I am having a procedure called the Lap Band System. In this, a small band is placed around the top portion of the stomach to restrict the amount of food you can eat and provide a full sensation with less food. Then every so often they fill the band with saline to decrease the size of the band to assist in further weight loss after hitting a plateau. This procedure is less invasive than otherkinds of procedures and tends to provide a more lasting maintenance of weight. Initial weight loss isn’t as fast as the stomach bypass procedure, but I felt it was the better choice for me.
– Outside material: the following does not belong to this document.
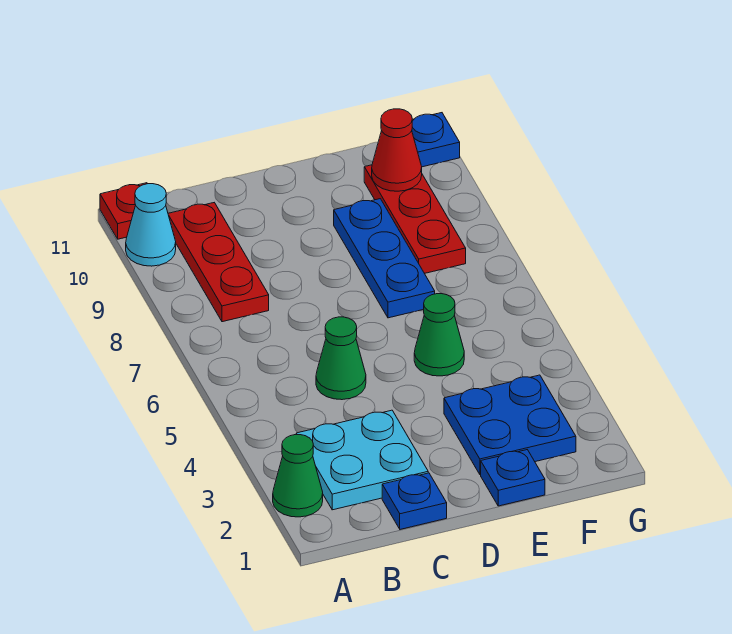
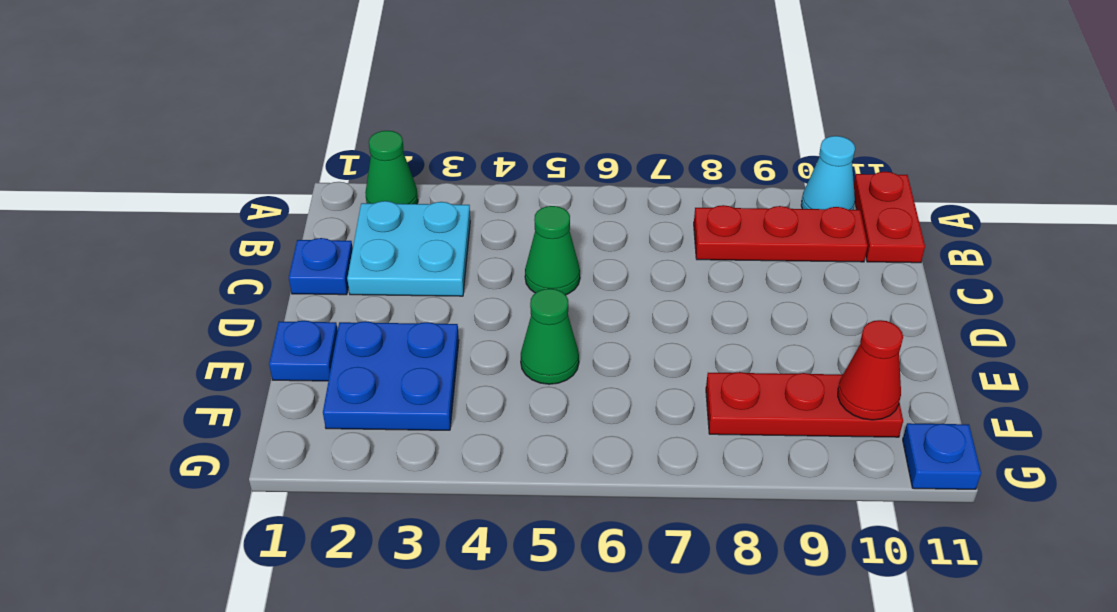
red 1x1 plate [100,183,147,239] -> red 1x2 plate [854,172,925,263]
blue 1x3 plate [334,199,435,318] -> none

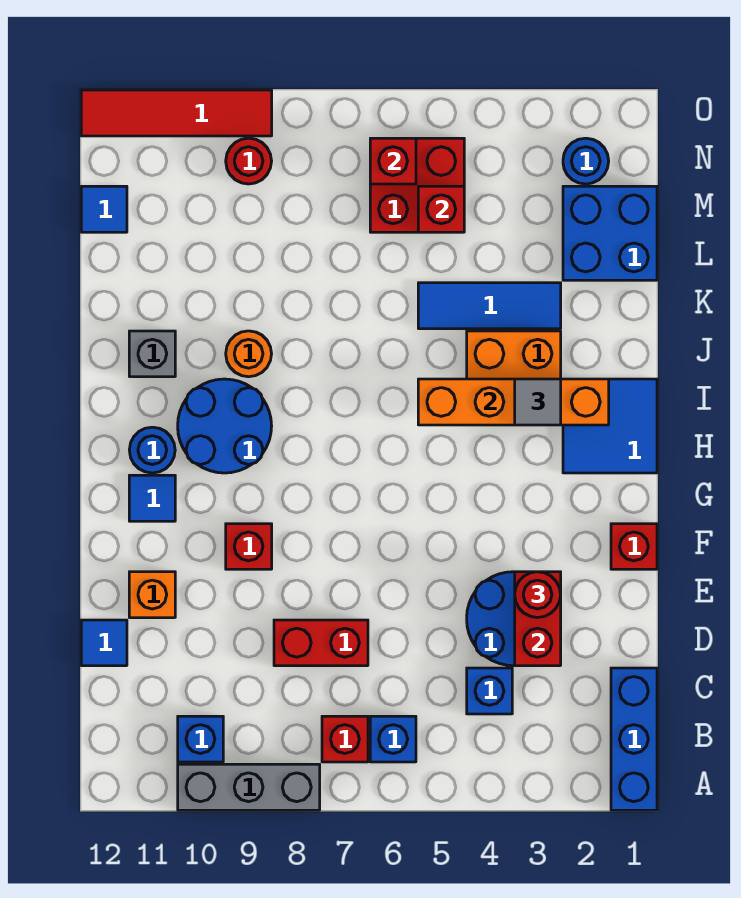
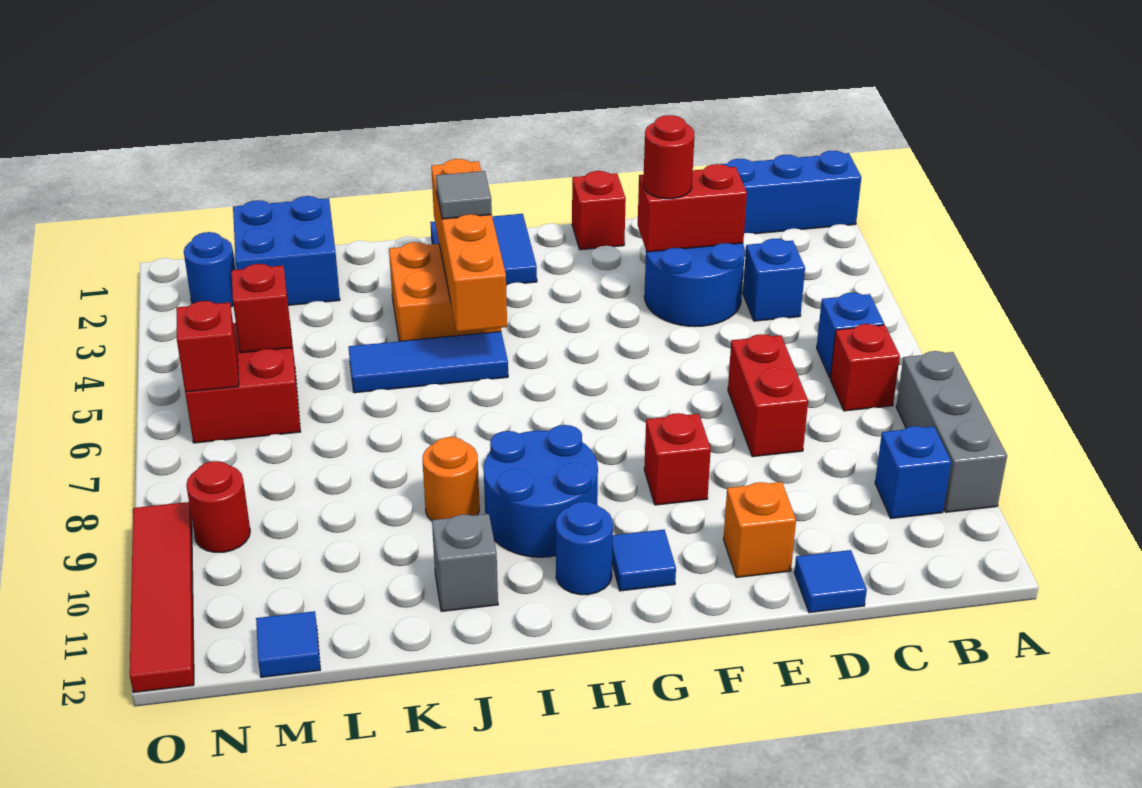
blue 1x3 tile [418,283,561,329] -> blue 1x3 tile turned to [349,332,508,393]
I just decided that I can continue to struggle with weight and probably not be successful or, at age 41, I can get this done and get the weight off and get my life back. This is not an easy quick fix. It will require a lot of sacrifice, lifestyle change, and work. But I am ready . . . past ready. I don’t want to live the rest of my life in this condition. Moreso, I don’t want those in my life to have to live with me in this condition. So please keep me in your prayers and check in as I will be journaling my journey to health on this blog. I was struck this morning by the words of a song by the group “Switchfoot” called This is Your Life. “This is your life-are you who you want to be. This is your life-are you who you want to be-this is your life-is it everything you’ve dreamed it would be-when the world was younger and you had everything to lose.” I love everything about my life. I have great kids. I have a wonderful wife whom I love more than I could ever say. I pastor a church with wonderful people and amazing potential. But when I look in the mirror the man I see is not who I want to be. I like the song–we only get one life in this world. One life–one chance to be all that God made us to be. This is my life, and I’m going to take it back!

…I urge you to live a life worthy of the calling you have received.” Ephesians 4:1

Knots

boat boating close up coast
Photo by Pixabay on Pexels.com

This morning I was getting Becca, our 7 year old, ready for school. We were running late as it was but then she had a knot in her shoelace. I worked at it with the skill of a surgeon wearing catcher’s mitt. I think one of the greatest abilities that God has granted to mothers is loosening knots, especially in shoe laces. I don’t know how many times one of our kids has had a knot in their laces which I could not unravel. Often the knot would be pulled tight, in many misguided attempts to free it by simply yanking on it harder. It always seems that my fingers are too big, my nails are too short, my finger tips are too calloused by years of playing the guitar, and my patience is too short to do the job. I just want to yank harder. Yet, Lori always seems to be able to loosen the knot and restore the lace to its proper form. “What is the trick?” I wonder to myself. More slender fingers? Longer Nails? Maybe just a more sensitive touch? Perhaps, a little more patience? Or, how about a keener understanding of what makes knots so . . . knotty . . . in the first place?

In his book, Next Door Savior, Max Lucado tells the story of a man who used to sit on a park bench for a few minutes each morning. He liked to watch the kids gather and play at the bus stop. One day he noticed a little boy of five or six who missed the school bus. He was trying to loosen a knotted shoelace. The doors of the bus closed and he was left alone—just he and his hopelessly knotted lace. The boy was quietly sobbing when he saw the man on the park bench. The boy approached the man. With tear-filled eyes he looked at the man and asked, “Do you untie knots?”

No one has such insight into the knots we make of our lives as does Jesus. Sometimes we look at them and we think we can fix them by just pulling harder. That’s what our instinct tells us—just keep pulling and maybe, somehow, we can coax that knot out. Yet, Jesus would work His way into the very fibers of our lives and untangle even the most stubborn of messes—if we let Him.

That’s not to say it will be easy, or quick, or painless. Maybe Jesus will need to take a pair of scissors and do some cutting in our lives—some painful spiritual surgery. Is your knot caused by an unhealthy relationship, divisive attitude, unbiblical actions, materialism, greed, or a host of other sinful choices? Jesus can untie even the worst knots and messes.